The iShares MSCI United Kingdom ETF (NYSEArca: EWU), the largest U.K. ETF trading in the U.S., is up more than 15% year-to-date, but some market observers believe Brexit-related issues could still affect U.K. financial assets.
Rising inflation is another issue that could weigh on EWU and U.K. equities.
“Higher prices (headline inflation hit a five-year high in September) are hurting consumer spending, as wages are not keeping pace,” said BlackRock. “This is reflected in third-quarter retail sales falling to levels last seen in 2013. Our BlackRock Growth GPS for the UK has ticked down, as the orange line shows in the chart below, suggesting 12-month consensus estimates for UK gross domestic product (GDP) will move slightly lower.”

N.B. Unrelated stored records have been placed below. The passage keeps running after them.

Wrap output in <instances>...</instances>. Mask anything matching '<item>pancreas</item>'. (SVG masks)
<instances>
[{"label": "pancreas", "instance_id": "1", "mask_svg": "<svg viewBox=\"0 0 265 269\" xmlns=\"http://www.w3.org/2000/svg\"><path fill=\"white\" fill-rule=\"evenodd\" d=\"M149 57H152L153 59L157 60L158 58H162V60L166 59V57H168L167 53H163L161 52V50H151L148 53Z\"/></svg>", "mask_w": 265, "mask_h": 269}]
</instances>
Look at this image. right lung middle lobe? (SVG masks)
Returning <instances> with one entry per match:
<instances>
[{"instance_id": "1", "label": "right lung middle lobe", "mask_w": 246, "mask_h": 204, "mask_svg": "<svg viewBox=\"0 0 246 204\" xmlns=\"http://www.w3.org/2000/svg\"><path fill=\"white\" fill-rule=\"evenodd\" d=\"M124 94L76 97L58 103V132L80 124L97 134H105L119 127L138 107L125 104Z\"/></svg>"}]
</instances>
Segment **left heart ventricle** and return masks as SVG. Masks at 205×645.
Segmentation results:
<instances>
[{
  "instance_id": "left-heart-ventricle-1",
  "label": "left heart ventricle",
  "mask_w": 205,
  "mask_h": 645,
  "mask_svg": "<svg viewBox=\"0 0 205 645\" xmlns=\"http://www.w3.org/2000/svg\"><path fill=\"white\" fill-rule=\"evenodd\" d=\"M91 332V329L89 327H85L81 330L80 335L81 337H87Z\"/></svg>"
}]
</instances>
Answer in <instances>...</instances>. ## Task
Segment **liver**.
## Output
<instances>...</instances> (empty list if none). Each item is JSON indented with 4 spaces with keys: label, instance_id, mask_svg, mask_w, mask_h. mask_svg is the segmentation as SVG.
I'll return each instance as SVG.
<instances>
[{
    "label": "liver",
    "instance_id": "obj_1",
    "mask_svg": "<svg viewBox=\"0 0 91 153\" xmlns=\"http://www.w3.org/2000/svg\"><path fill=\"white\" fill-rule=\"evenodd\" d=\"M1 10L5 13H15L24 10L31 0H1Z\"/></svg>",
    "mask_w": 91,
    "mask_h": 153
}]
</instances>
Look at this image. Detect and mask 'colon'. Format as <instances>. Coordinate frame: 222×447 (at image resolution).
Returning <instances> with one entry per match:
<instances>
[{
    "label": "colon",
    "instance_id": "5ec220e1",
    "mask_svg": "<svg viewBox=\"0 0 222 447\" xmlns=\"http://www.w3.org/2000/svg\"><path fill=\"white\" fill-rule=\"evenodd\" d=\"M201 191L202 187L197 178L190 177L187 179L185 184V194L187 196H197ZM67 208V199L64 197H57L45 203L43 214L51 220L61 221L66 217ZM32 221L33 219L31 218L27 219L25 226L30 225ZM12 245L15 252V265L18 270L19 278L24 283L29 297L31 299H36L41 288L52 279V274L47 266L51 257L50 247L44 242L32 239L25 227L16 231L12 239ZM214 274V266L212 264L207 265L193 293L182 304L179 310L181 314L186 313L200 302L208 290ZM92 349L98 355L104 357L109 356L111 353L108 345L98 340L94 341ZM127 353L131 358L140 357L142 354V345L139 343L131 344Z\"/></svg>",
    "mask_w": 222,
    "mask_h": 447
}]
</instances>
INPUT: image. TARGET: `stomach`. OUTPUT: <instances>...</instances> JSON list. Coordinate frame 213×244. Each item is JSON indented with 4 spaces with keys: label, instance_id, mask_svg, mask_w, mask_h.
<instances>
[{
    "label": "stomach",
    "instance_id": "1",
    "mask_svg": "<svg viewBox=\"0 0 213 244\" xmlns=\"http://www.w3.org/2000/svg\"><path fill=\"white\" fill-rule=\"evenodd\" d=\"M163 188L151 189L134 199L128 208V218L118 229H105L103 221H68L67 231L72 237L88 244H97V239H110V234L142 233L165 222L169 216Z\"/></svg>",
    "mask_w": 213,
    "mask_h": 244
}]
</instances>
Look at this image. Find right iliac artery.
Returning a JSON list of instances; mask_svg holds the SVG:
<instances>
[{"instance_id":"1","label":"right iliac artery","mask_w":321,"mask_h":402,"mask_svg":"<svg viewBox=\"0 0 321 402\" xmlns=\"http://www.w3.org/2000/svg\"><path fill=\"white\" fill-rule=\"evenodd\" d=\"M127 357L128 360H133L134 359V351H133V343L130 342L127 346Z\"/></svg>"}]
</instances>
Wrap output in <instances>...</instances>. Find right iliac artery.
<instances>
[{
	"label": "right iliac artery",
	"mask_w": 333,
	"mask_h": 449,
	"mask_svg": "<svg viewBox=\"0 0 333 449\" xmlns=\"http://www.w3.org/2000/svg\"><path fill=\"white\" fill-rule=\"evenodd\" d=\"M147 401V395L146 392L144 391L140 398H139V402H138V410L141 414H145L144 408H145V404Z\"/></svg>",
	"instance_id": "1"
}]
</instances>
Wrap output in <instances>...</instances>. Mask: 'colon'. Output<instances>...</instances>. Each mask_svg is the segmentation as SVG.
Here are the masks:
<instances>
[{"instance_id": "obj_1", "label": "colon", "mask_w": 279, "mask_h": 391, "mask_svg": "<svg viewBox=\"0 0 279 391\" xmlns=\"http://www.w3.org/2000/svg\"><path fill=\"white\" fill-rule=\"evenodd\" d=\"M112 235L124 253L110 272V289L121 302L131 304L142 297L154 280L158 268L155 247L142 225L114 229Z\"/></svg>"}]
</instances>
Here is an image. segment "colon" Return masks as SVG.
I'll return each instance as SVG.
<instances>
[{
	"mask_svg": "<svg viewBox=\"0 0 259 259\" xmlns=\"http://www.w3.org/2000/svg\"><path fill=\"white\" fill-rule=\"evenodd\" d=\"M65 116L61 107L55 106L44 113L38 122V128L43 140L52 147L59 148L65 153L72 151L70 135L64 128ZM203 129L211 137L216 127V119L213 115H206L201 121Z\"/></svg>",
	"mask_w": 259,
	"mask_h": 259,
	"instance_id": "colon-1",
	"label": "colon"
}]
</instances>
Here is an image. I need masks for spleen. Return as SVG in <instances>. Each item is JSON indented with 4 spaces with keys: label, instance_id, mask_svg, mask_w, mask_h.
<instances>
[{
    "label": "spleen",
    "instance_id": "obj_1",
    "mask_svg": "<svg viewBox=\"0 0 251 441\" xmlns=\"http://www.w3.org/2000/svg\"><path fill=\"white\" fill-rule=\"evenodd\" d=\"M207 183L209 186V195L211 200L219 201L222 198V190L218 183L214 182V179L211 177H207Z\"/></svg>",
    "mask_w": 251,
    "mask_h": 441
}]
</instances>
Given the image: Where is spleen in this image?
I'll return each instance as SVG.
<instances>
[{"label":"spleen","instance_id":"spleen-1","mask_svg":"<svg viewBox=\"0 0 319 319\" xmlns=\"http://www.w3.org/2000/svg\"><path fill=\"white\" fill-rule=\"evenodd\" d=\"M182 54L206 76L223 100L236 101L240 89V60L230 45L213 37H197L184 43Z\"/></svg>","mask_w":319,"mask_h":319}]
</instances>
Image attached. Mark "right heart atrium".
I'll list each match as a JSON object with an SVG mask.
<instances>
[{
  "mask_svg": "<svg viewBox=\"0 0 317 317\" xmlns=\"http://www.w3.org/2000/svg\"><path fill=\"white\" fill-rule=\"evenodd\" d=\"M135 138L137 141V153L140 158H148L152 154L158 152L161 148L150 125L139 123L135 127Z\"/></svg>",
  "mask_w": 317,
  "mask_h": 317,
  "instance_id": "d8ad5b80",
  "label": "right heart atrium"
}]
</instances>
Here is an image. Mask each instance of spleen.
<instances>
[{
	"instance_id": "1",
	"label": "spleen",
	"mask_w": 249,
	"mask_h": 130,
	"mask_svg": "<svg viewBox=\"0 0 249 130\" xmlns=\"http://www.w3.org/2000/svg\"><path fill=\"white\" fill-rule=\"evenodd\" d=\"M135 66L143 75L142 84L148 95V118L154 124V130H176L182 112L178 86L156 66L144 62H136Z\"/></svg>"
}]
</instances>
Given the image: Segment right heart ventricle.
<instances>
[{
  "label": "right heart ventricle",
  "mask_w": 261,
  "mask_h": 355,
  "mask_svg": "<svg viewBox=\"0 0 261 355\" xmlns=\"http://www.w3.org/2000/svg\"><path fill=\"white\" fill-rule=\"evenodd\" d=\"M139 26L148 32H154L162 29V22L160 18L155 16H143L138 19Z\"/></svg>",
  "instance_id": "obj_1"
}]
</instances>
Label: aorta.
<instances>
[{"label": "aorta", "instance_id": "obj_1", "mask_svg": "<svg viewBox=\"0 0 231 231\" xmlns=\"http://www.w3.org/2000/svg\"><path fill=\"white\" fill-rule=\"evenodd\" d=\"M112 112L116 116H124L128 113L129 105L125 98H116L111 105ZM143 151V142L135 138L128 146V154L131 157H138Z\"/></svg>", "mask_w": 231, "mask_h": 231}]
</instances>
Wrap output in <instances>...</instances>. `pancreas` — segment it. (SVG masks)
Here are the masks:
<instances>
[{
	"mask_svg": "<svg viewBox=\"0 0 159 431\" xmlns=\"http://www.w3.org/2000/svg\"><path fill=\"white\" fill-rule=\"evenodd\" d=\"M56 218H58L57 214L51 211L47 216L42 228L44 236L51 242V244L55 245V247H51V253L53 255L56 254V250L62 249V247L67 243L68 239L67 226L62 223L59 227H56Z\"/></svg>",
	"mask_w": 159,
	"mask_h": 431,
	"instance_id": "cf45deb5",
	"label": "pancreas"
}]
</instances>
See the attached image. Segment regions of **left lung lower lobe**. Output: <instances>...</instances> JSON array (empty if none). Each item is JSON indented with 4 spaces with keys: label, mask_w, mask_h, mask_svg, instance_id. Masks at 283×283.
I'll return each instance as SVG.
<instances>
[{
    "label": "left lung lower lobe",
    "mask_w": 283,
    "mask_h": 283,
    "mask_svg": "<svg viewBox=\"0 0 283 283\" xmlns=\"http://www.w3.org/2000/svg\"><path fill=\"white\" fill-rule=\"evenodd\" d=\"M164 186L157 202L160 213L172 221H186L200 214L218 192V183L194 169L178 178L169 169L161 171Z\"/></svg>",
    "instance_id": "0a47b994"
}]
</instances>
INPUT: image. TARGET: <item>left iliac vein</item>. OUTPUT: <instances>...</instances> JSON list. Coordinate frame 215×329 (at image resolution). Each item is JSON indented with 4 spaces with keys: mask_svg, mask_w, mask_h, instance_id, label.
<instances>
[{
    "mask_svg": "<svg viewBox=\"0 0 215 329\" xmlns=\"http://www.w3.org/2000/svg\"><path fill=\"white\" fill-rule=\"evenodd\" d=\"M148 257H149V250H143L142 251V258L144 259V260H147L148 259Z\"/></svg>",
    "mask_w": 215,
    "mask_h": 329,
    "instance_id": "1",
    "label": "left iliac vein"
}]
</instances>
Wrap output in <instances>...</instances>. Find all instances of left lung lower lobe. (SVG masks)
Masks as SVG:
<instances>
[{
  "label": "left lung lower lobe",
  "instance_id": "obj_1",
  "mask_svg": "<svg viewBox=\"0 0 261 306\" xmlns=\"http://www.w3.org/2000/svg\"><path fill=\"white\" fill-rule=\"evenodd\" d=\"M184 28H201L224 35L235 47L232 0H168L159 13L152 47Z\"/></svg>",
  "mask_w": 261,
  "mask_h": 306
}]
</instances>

A crimped consumer would likely impact EWU. The $2.6 billion ETF allocates over 26% of its combined weight to consumer staples and consumer discretionary stocks. Financial services is the ETF’s largest sector weight at almost 22%.
“The UK’s muted growth outlook stands in stark contrast to 2016, when the UK sat close to the top of G7 growth charts alongside Germany,” according to BlackRock. “Brexit negotiations in particular are weighing on the UK economy. Significant progress on three key issues is needed for discussions to move on to the post-Brexit trade relationship between the UK and European Union (EU): the rights of EU citizens in the UK and vice versa, the UK’s financial obligations to the EU, and the Irish border.”